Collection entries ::
※ ※ ※
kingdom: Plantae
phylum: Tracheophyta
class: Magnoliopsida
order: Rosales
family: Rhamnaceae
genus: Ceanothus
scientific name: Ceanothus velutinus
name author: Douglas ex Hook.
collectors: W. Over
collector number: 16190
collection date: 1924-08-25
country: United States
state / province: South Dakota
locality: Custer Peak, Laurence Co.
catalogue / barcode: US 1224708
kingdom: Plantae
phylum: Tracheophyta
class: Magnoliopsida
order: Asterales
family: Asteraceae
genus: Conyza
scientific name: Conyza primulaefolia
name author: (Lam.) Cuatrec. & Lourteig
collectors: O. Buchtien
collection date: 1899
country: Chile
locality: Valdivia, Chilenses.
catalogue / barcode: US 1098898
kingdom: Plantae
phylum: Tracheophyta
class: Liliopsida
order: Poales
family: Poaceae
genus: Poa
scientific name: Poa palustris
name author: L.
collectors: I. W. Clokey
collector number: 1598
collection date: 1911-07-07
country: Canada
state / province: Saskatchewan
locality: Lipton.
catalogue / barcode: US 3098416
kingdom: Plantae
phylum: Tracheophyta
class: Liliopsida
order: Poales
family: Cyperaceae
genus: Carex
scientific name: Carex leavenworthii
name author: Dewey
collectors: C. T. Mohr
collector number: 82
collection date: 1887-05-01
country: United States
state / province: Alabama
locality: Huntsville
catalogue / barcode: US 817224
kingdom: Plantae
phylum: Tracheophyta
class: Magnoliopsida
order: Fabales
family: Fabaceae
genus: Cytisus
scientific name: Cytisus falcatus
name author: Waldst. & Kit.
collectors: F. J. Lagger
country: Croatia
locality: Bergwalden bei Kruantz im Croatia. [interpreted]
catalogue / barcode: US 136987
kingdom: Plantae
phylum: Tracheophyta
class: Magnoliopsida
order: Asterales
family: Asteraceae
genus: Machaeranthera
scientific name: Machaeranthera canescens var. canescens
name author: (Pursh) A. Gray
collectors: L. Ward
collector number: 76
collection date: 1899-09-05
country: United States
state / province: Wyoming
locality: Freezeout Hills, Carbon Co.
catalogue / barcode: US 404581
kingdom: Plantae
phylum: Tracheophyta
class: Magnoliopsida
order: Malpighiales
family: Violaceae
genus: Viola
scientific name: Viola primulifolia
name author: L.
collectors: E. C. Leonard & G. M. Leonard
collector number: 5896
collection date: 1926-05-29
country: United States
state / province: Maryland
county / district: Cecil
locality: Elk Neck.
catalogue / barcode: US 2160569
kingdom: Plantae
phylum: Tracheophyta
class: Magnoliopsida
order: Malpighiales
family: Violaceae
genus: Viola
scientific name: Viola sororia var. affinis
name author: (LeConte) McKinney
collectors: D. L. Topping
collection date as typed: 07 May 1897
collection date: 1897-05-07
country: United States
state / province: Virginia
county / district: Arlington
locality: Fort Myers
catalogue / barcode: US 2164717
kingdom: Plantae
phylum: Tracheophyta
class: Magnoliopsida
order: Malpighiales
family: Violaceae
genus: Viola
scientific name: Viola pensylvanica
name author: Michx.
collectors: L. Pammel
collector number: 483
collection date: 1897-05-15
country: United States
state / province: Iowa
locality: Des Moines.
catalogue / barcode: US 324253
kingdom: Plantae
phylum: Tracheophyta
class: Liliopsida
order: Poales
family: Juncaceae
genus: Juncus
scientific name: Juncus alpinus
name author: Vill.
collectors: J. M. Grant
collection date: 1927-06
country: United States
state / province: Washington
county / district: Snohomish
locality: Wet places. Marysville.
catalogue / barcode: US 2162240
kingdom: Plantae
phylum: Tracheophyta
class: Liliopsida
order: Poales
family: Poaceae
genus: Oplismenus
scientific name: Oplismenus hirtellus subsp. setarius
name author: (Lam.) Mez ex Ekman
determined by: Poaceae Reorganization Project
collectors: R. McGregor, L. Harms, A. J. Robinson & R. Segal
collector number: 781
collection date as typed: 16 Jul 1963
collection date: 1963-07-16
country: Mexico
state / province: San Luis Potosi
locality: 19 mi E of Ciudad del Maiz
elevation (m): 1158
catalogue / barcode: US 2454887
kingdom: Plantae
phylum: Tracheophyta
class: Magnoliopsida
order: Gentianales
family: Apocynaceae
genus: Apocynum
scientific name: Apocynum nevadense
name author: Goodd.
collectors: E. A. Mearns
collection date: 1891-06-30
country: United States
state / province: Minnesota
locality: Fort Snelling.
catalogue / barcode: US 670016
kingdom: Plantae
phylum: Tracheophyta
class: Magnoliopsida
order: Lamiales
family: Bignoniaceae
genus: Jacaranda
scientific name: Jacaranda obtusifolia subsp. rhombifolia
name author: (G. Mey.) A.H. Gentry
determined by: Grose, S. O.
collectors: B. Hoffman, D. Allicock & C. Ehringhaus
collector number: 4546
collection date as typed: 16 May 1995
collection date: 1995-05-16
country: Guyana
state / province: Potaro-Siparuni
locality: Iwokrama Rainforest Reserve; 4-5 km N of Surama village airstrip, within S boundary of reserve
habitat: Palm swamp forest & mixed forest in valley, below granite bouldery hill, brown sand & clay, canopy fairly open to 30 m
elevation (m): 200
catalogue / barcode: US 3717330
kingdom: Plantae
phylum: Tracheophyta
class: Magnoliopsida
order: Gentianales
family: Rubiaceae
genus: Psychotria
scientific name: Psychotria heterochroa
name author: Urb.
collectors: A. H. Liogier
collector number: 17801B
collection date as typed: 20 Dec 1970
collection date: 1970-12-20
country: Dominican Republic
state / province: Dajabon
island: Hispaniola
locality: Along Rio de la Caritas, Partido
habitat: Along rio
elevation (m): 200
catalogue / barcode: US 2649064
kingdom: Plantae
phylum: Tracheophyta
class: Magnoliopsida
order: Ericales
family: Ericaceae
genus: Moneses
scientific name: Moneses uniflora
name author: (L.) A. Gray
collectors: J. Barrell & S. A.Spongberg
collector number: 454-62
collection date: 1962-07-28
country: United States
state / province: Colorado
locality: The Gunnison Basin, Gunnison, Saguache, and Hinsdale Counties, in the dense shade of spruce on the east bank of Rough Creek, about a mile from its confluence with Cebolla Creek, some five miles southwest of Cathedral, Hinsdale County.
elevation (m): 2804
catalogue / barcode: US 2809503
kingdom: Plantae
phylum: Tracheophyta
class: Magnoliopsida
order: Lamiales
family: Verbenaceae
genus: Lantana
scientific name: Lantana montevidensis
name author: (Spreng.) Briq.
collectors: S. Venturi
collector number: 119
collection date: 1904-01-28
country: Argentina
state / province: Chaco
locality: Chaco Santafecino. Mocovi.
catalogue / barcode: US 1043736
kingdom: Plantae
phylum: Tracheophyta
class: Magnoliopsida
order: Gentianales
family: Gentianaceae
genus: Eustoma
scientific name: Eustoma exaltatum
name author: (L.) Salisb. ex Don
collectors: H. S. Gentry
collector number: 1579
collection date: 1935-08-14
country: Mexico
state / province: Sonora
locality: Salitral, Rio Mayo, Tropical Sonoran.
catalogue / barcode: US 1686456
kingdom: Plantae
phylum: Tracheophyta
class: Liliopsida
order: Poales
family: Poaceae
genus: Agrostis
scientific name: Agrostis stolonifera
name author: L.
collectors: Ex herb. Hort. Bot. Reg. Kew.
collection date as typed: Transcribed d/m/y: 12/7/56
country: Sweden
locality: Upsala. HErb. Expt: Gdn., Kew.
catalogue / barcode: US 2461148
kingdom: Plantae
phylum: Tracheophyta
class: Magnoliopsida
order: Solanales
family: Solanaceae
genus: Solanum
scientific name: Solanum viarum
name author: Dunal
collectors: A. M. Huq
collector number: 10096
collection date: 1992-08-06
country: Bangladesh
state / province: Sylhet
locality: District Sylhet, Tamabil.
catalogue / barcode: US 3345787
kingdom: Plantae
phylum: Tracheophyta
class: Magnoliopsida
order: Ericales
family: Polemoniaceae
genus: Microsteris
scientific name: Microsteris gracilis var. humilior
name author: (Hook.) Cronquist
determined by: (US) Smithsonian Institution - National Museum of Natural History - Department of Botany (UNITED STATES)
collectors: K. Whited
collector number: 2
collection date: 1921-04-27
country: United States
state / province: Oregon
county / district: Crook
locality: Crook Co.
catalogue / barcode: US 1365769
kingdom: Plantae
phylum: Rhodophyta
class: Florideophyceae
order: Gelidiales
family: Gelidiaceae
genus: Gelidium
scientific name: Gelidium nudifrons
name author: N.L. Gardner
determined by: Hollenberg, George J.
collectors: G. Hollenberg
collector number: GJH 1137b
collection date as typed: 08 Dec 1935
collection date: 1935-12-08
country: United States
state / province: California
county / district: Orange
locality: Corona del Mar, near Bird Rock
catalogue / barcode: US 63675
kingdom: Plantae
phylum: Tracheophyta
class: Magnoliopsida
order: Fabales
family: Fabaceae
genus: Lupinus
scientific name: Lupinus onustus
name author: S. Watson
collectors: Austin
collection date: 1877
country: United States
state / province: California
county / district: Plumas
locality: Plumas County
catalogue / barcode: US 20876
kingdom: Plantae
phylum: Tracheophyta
※ ※ ※
Retype everything from the line containing "collectors: O. Buchtien" down to the line containing "scientific name: Carex leavenworthii", including both of those lines.

collectors: O. Buchtien
collection date: 1899
country: Chile
locality: Valdivia, Chilenses.
catalogue / barcode: US 1098898
kingdom: Plantae
phylum: Tracheophyta
class: Liliopsida
order: Poales
family: Poaceae
genus: Poa
scientific name: Poa palustris
name author: L.
collectors: I. W. Clokey
collector number: 1598
collection date: 1911-07-07
country: Canada
state / province: Saskatchewan
locality: Lipton.
catalogue / barcode: US 3098416
kingdom: Plantae
phylum: Tracheophyta
class: Liliopsida
order: Poales
family: Cyperaceae
genus: Carex
scientific name: Carex leavenworthii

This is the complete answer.